Here is the same excerpt as produced by a CAT tool, SmartCat.
Verdict: Slightly better, but nowhere near publishable standard and does not do justice to the author’s style. Again, the first sentence is a mess.
UPDATE My thanks to Professor Mark Shuttleworth, Department of Translation, Interpreting and Intercultural Studies, Hong Kong Baptist University, who supplied the screenshot below of another CAT tool, Memsource, at work.
CAT tools allow the translators to import and apply a glossary which the translator has built from this or a previous translation, so that the right names of people and places appear automatically. I created a glossary (left) for this paragraph in which I chose to use 'bean curd' instead of 'tofu' in the second segment. Memsource, like SmartCat, has produced an MT translation, in this case, post-edited. It now offers me the new translation for tofu, highlighted in yellow, 'bean curd'. All I need to do is accept itBy the same token, in segment 11, I will be offered Lucky (the name of a dog) instead of 'luck' because Lucky is the name I entered in my glossary.
And, finally, here is the entirely human-translated final version of the paragraph. You can read more in The Shaanxi Opera, translated by Nicky Harman and Dylan Levi King, forthcoming, 2023.
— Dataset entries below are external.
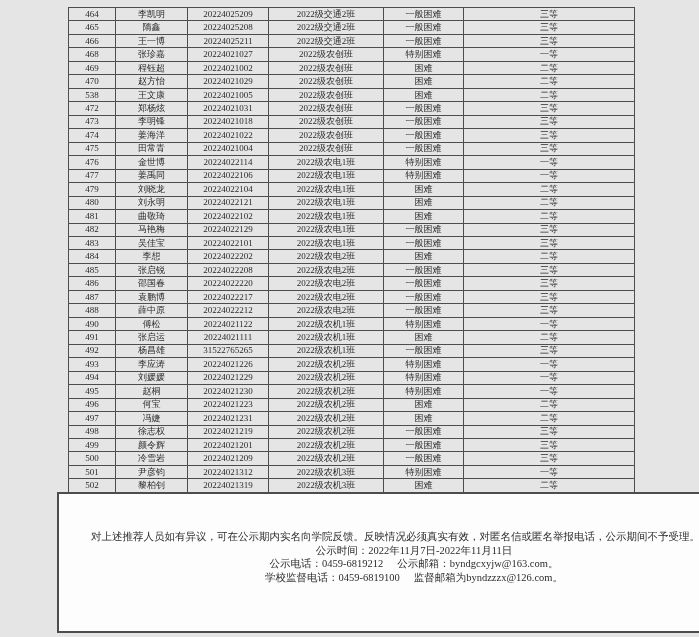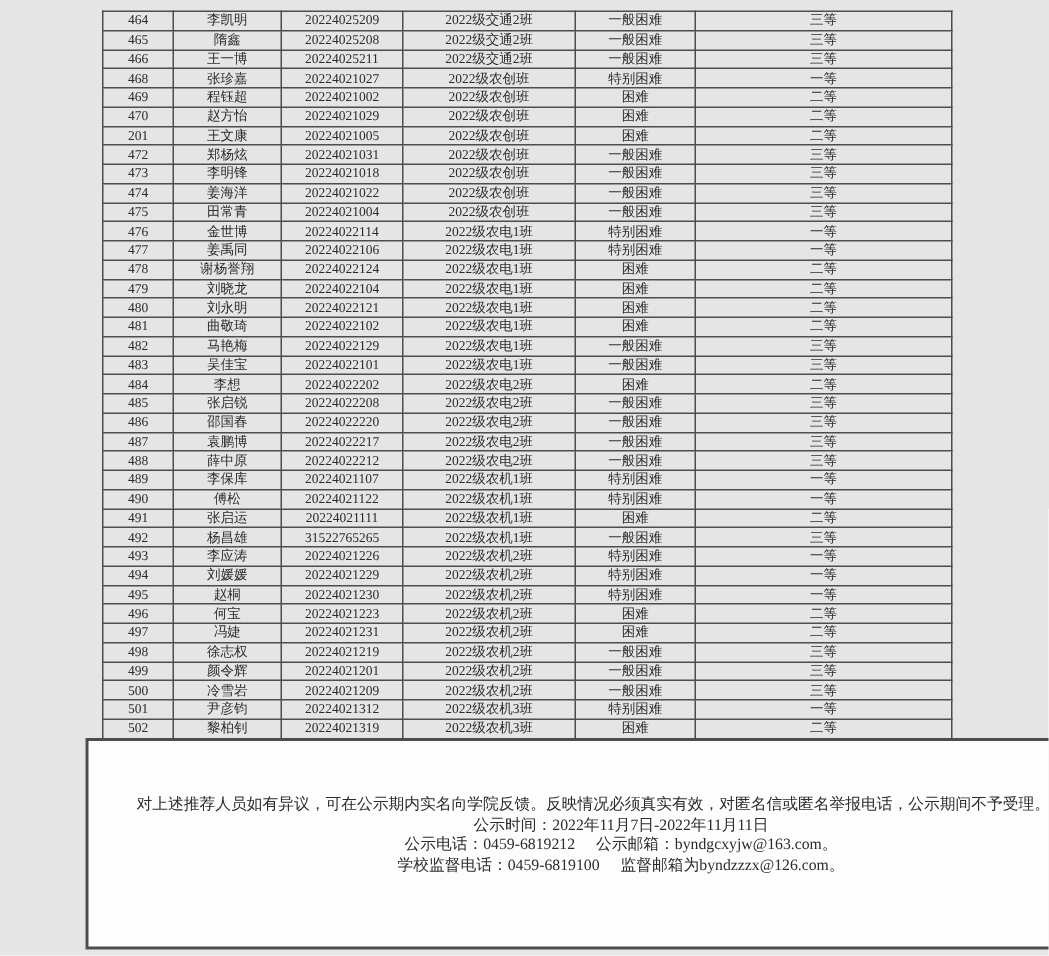--- a/index.html
+++ b/index.html
@@ -140,7 +140,7 @@
           <td>二等</td>
         </tr>
         <tr>
-          <td>201</td>
+          <td>538</td>
           <td>王文康</td>
           <td>20224021005</td>
           <td>2022级农创班</td>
....For men on their own like me, New Year was no fun. It didn’t matter where you went, you didn’t fit in. When Forest Wu and I were making tofu, he asked if I had any plans. I knew he was hinting he wanted to come to my place, but I didn’t answer. I was better off alone than with him. He couldn’t talk properly, and smelled bad, too.I shut my gate behind me, and early that evening I fried a dish of pork, steamed a plate of tofu, and boiled some rice. As I carried my bowl to the table, I thought of Mom and Dad. “I’m eating this for you!” I said as I took the first bite. Of course, my next thought was of Snow Bai. “Snow Bai,” I said, “this bite is for you!” The third mouthful was for Justice Xia. But after that, I had no one else to eat for. I tried to think of someone who was worthy, maybe Tongue-Tied, or the Earth God and Goddess, or Second Aunt or Fourth Aunt, Pavilion or Big-Noise Zhao. And then, of course, there were the trees: the tree in my yard, the gingko tree at the Great Qing Temple, the tree that had grown out of the stick we stuck in the ground in Seven Li Gully, Wisdom Xia’s tickle tree, and all the other trees in Freshwind. Or Lucky, maybe? I should include Lucky. And the donkey at the dye-house, the tabby cat at the House of Treasures, and the peony bush at Wisdom Xia’s. And . . . and . . . How could I have forgotten the stones? All the boulders in Seven Li Gully! ...
I’ll conclude with my personal views of the pros and cons of using a CAT tool for a literary work in Chinese. Pros: The glossary, or ‘termbase’, could be very useful. It would automatically insert into the draft translation all the terms and names as agreed by the translators as they worked their way through the book and populated it with terms. Cons: These apps come as a package. You can’t use the termbase independently of the TM and MT functions, and you have to buy the package and import the novel you are translating into the app before you start work. CAT tools segment per sentence. This makes it difficult for the literary translator to combine or break up, or even move sentences around (as is normal practice). Inhibiting! Even though some re-structuring can be done at the post-editing stage. And, as you can see, the resulting translation is not up to the required literary standard.
Personally, I have used MT (Google Translate and DeepL) on occasions, to produce a first draft. It somehow feels less tiring, and is useful for inputting proper names. But I have rarely, if ever, accepted a sentence, or even half of one, exactly as the MT produced it. I have re-written almost every word of it. Youdale comments that whole novels have been translated with CAT tools and finished, or post-edited, by a human translator. He does not mention whether anyone has tried translating a Chinese novel this way, but I doubt it. For the moment, and for my work, I’m suspending my judgment on CAT tools.